How Cerebral Palsy Plays a Role in My Battle With an Eating Disorder
A few years ago, I developed an eating disorder after years and years of poor body image and frustration due to my cerebral palsy (CP). Yesterday, in an attempt to build trust with my therapist as we really started to dig deep into discussing my body image, I asked him if he’s treated other clients with eating disorders. I wasn’t surprised when he said “Yes.” But when I asked if he’s treated other clients with eating disorders that have disabilities, I wasn’t all that surprised either when he said, “No.”
My therapist said that’s what makes my case so complex because so much of my eating disorder can be traced back to my CP. He also mentioned he’s learned there’s not very much research out there about people with disabilities who also develop an eating disorder. I think that needs to change now.
My CP plays a huge role in my eating disorder and keeping me stuck. It feels like fighting for recovery means I have to accept and be OK with my CP and I’m not there yet. My eating disorder gave me control over a body I didn’t always feel in control of. It allowed me to influence what my body looked like when, as my mom pointed out years ago, my legs looked like they came from two different people. I thought maybe if I lost enough weight, I’d be able to get them to “match.” Spoiler alert: It didn’t work. I felt restricting was a way to punish my body for not working right, but that only made things worse.
Growing up with CP, all the doctor visits and medical procedures almost made me feel like a lab rat. Doctors and interns would do their exams assessing range of motion in my legs, but my eating disorder allowed me to reclaim my body as my own. I think one of the most detrimental comments I had from a doctor was, “Whatever you do, don’t get fat.” Since they’re the doctor, sometimes what they say feels like the word of God. That tape plays over and over in my head every day.
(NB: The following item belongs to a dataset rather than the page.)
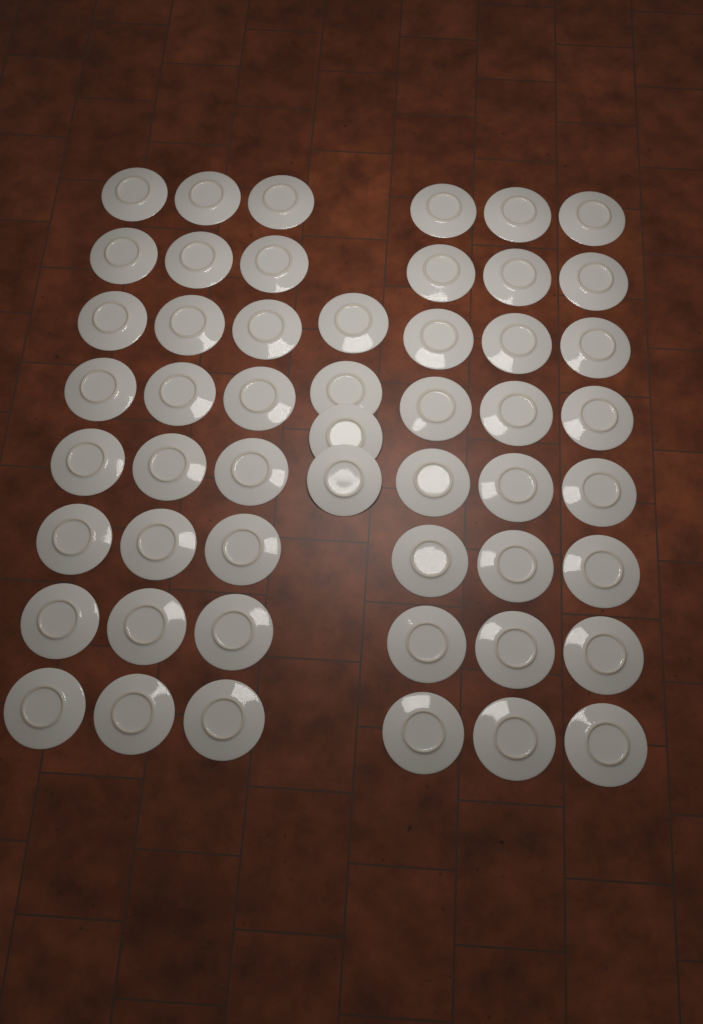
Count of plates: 52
My eating disorder changed my experience of pain. Instead of pain from all the spasticity, I felt pain elsewhere when my body wasn’t given enough fuel to repair itself and started to break down.
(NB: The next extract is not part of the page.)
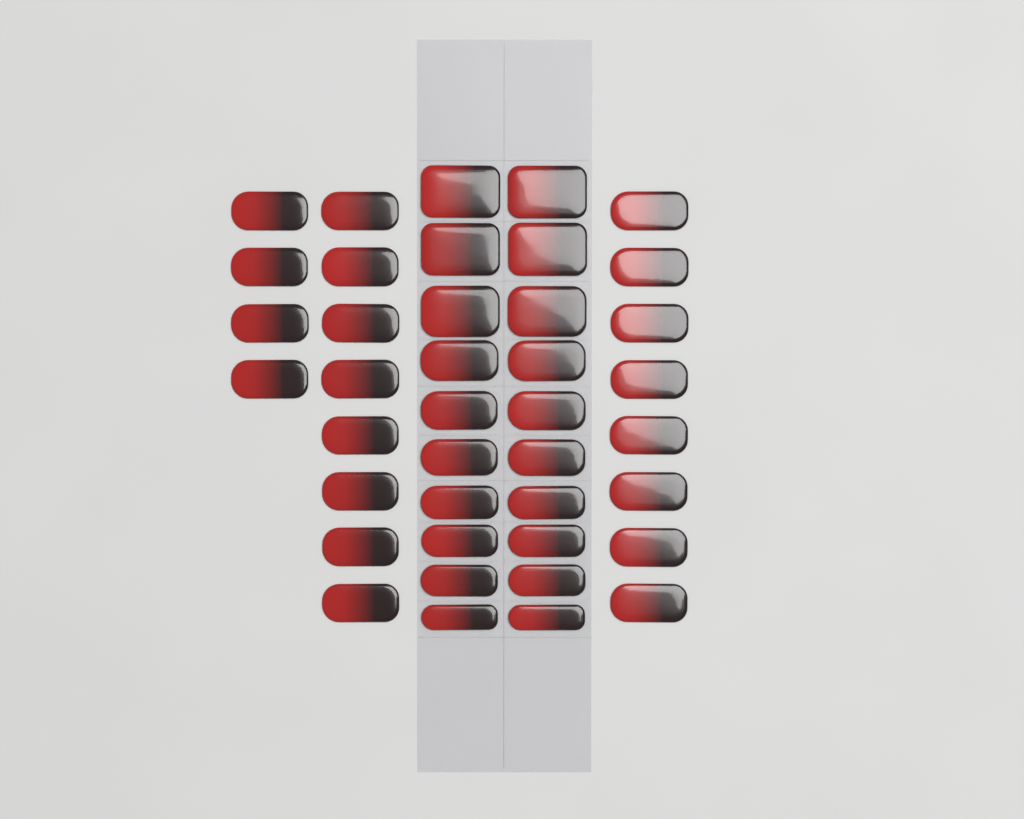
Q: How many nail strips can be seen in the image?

It’s hard for me to learn to love and accept this body the way it is when my whole life I’ve been told it isn’t good enough. Little kids don’t understand why all the medical procedures have to happen. So often, the message kids get boils down to, “My body isn’t good enough, so I’m not good enough.” If my body were good enough as a kid, why would it need to be “fixed?” Of course now as an adult, I can see why I’ve had all the surgeries, casts and physical therapy. But inside of me, there is still a 5 year old who doesn’t know how to accept this as good enough.
When everyone else taught me that part or all of my body was unacceptable and needed to be fixed, how am I supposed to learn to accept or tolerate this body? Maybe it would be different and easier to accept and move past the eating disorder if my legs looked the same, or if I didn’t have all the medical interventions to “fix” me. Maybe it would be different if I didn’t limp every time I walk, even when I think I’m walking fine. It’s hard to look confident when you’re constantly scared you’re going to trip and make a fool of yourself.
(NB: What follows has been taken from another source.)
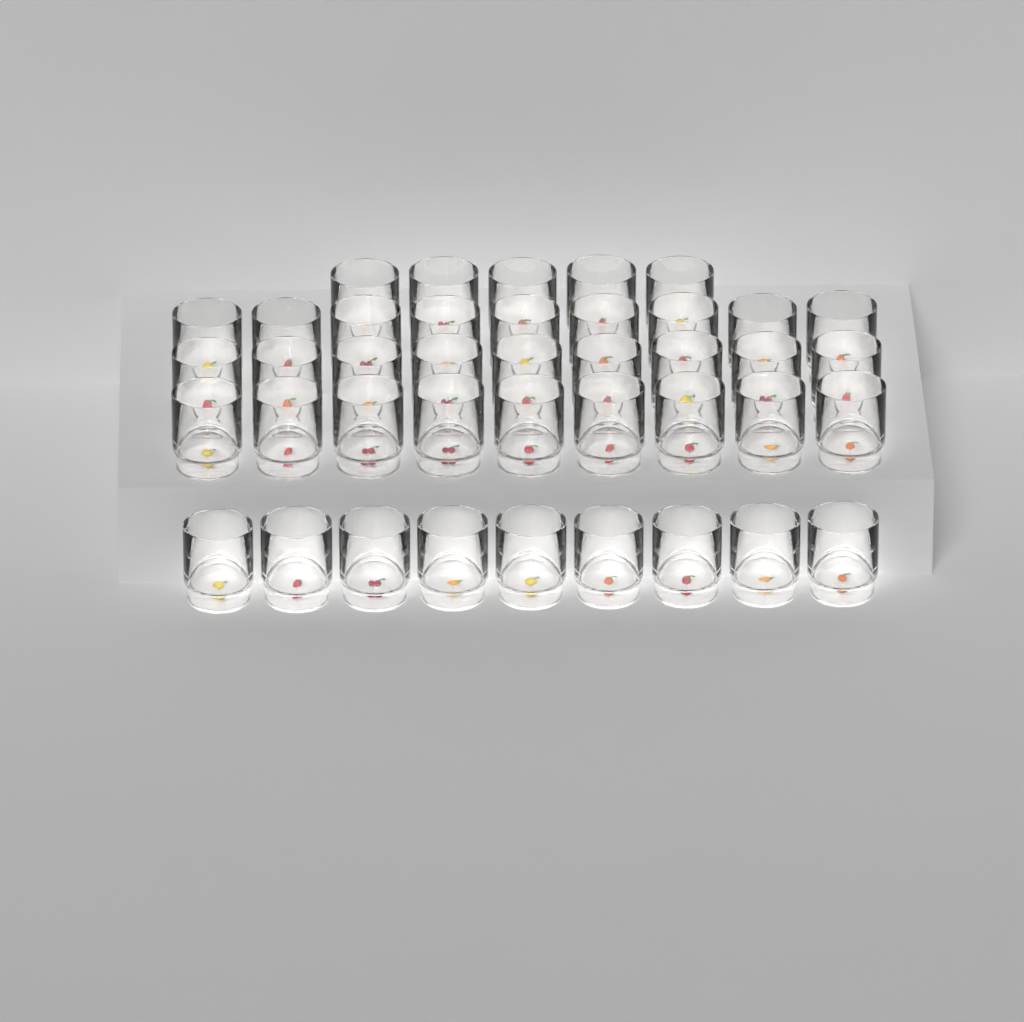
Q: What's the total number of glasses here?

I don’t know how to tolerate this body because for so many years, we were trying to change it and make it “better.” It’s not “better” enough, yet we’ve stopped trying any medical procedures because now, there is no “better.” It’s hard to get out of the “bettering” mindset. It’s why I still want to work out all the time. When I work out (and restrict), I feel like I am “bettering” my body the way society taught me. When I work out, I feel more comfortable in my body and I don’t think I’m ever going to be able to stop trying to “better” my body until the CP goes away (which it won’t).
It’s like the more I listen to the eating disorder, the “less” CP I have — or at least it feels like it affects me less when I work out all the time. I’d rather work out more and feel the effects of CP less. I guess you could say the eating disorder is a last chance to try to treat the CP and that’s so hard to try to give up. That’s something 5 year old me (and me now) doesn’t want to have to deal with — that this is it.
I hope one day I’ll get to the point where I can accept my body for what it is, or at least tolerate it without feeling the need to change it by engaging in eating disorder behaviors. For now, I know I need to stick to my meal plan, work hard and keep moving forward one baby step, one meal or snack, at a time.